== Task goal ==
From the first line through the line containing "cytoplasmic/membranous expression is", transcribe the records exactly and include no other lines.

Saved entries
------------------------------------------------------------------------

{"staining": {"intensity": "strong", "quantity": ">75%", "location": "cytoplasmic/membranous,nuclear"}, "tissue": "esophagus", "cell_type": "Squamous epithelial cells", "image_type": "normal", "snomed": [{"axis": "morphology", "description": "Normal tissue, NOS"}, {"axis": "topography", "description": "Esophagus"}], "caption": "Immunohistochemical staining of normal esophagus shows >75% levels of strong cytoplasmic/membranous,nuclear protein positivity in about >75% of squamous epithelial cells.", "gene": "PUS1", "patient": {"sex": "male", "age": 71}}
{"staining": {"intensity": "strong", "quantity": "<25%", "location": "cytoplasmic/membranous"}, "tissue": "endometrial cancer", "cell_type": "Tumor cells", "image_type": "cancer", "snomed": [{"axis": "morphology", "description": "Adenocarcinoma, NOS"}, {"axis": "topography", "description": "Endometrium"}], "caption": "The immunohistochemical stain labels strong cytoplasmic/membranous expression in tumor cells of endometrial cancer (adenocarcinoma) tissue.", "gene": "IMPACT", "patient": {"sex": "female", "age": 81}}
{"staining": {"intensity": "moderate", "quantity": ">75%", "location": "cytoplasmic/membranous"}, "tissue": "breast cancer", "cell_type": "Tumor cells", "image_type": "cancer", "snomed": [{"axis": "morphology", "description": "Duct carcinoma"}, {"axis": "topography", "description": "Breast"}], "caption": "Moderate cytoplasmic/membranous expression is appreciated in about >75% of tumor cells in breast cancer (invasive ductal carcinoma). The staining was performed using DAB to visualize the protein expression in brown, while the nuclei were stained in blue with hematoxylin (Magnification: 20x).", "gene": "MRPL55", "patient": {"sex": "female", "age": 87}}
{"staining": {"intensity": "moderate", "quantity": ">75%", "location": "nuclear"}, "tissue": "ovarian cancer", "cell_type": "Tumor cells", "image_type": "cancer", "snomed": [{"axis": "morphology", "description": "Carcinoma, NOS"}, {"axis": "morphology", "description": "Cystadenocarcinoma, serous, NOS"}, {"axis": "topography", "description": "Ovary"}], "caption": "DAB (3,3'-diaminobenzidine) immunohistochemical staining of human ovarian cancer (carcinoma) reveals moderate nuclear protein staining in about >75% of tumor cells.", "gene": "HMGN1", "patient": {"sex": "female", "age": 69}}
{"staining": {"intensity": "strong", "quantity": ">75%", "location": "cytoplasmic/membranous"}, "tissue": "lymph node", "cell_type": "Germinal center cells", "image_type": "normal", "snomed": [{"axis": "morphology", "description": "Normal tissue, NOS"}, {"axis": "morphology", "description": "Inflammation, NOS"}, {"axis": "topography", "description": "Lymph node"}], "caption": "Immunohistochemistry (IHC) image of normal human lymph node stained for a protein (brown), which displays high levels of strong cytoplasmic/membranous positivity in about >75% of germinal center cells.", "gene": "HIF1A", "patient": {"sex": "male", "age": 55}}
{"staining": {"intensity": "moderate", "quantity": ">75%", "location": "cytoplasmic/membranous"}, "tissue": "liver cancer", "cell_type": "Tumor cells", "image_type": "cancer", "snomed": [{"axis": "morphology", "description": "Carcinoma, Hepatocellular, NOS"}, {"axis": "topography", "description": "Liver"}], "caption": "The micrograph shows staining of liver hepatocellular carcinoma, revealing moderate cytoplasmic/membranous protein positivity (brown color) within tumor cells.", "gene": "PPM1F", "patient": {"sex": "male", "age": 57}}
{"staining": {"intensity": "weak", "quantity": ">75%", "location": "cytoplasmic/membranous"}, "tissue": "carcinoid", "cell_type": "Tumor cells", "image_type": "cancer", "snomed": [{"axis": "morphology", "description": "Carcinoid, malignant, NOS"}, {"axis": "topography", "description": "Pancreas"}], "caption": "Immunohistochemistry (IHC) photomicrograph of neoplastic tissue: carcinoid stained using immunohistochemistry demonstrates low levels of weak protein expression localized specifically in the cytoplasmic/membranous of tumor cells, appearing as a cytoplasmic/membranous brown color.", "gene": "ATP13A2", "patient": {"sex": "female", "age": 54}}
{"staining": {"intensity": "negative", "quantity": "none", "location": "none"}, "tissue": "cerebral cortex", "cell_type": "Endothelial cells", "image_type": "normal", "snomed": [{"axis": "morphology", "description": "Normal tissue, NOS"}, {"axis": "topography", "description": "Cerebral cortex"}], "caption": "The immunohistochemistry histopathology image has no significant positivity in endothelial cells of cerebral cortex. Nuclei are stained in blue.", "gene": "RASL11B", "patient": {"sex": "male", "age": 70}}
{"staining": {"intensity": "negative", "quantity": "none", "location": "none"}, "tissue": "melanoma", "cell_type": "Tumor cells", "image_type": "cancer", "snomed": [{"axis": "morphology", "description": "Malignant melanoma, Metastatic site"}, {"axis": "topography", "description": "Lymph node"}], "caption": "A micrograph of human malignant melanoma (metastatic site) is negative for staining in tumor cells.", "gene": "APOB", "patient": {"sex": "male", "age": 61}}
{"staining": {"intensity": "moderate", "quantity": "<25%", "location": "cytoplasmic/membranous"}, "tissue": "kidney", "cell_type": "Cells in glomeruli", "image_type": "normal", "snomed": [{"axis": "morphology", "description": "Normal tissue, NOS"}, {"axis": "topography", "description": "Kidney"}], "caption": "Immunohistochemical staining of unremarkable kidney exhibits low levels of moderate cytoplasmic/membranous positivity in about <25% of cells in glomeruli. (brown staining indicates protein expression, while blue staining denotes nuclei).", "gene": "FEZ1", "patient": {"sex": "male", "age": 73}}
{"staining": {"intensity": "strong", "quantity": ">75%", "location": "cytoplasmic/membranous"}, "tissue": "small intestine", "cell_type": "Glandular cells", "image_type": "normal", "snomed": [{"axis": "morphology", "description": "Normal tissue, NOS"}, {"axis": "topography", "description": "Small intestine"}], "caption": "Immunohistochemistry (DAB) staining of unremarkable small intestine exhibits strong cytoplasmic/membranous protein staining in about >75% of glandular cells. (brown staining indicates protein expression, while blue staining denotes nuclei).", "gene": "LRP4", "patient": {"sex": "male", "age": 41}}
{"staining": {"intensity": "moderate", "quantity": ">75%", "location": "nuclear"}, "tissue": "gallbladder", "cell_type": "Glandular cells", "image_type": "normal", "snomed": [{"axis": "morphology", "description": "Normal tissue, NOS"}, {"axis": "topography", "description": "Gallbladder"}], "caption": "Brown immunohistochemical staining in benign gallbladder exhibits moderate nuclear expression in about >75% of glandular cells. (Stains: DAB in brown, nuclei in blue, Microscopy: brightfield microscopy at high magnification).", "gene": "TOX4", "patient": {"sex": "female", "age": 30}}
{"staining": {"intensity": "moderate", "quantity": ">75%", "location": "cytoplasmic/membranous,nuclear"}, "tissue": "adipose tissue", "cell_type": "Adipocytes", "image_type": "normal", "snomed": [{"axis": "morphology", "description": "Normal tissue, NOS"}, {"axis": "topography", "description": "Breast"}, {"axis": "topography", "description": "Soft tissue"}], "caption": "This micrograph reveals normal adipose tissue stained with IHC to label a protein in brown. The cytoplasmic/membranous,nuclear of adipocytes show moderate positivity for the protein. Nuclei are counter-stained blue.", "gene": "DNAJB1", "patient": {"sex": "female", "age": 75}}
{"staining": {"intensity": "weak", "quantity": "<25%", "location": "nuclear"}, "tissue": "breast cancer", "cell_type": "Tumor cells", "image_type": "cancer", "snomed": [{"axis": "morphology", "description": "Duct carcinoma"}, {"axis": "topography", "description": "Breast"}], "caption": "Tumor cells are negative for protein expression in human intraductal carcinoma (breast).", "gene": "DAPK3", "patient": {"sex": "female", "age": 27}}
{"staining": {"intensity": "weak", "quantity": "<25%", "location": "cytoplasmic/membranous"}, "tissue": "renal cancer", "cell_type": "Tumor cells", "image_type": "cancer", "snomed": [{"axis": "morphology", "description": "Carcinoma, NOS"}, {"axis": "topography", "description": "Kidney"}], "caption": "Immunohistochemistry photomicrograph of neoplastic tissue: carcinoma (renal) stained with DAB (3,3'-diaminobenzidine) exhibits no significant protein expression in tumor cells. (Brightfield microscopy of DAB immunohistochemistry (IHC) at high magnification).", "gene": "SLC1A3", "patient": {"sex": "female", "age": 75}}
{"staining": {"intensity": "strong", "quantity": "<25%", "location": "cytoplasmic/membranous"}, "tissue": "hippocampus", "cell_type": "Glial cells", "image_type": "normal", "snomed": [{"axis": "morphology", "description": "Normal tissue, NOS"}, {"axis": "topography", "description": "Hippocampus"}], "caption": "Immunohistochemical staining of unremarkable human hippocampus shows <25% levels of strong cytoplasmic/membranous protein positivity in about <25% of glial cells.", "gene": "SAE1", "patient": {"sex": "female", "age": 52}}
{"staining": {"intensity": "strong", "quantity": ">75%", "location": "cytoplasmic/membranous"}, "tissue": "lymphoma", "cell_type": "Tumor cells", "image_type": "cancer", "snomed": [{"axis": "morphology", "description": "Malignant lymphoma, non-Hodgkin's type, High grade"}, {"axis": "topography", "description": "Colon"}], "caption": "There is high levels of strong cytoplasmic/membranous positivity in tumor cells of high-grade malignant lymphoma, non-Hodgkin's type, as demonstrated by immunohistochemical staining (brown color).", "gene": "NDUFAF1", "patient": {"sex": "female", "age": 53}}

------------------------------------------------------------------------

== Answer section ==
{"staining": {"intensity": "strong", "quantity": ">75%", "location": "cytoplasmic/membranous,nuclear"}, "tissue": "esophagus", "cell_type": "Squamous epithelial cells", "image_type": "normal", "snomed": [{"axis": "morphology", "description": "Normal tissue, NOS"}, {"axis": "topography", "description": "Esophagus"}], "caption": "Immunohistochemical staining of normal esophagus shows >75% levels of strong cytoplasmic/membranous,nuclear protein positivity in about >75% of squamous epithelial cells.", "gene": "PUS1", "patient": {"sex": "male", "age": 71}}
{"staining": {"intensity": "strong", "quantity": "<25%", "location": "cytoplasmic/membranous"}, "tissue": "endometrial cancer", "cell_type": "Tumor cells", "image_type": "cancer", "snomed": [{"axis": "morphology", "description": "Adenocarcinoma, NOS"}, {"axis": "topography", "description": "Endometrium"}], "caption": "The immunohistochemical stain labels strong cytoplasmic/membranous expression in tumor cells of endometrial cancer (adenocarcinoma) tissue.", "gene": "IMPACT", "patient": {"sex": "female", "age": 81}}
{"staining": {"intensity": "moderate", "quantity": ">75%", "location": "cytoplasmic/membranous"}, "tissue": "breast cancer", "cell_type": "Tumor cells", "image_type": "cancer", "snomed": [{"axis": "morphology", "description": "Duct carcinoma"}, {"axis": "topography", "description": "Breast"}], "caption": "Moderate cytoplasmic/membranous expression is appreciated in about >75% of tumor cells in breast cancer (invasive ductal carcinoma). The staining was performed using DAB to visualize the protein expression in brown, while the nuclei were stained in blue with hematoxylin (Magnification: 20x).", "gene": "MRPL55", "patient": {"sex": "female", "age": 87}}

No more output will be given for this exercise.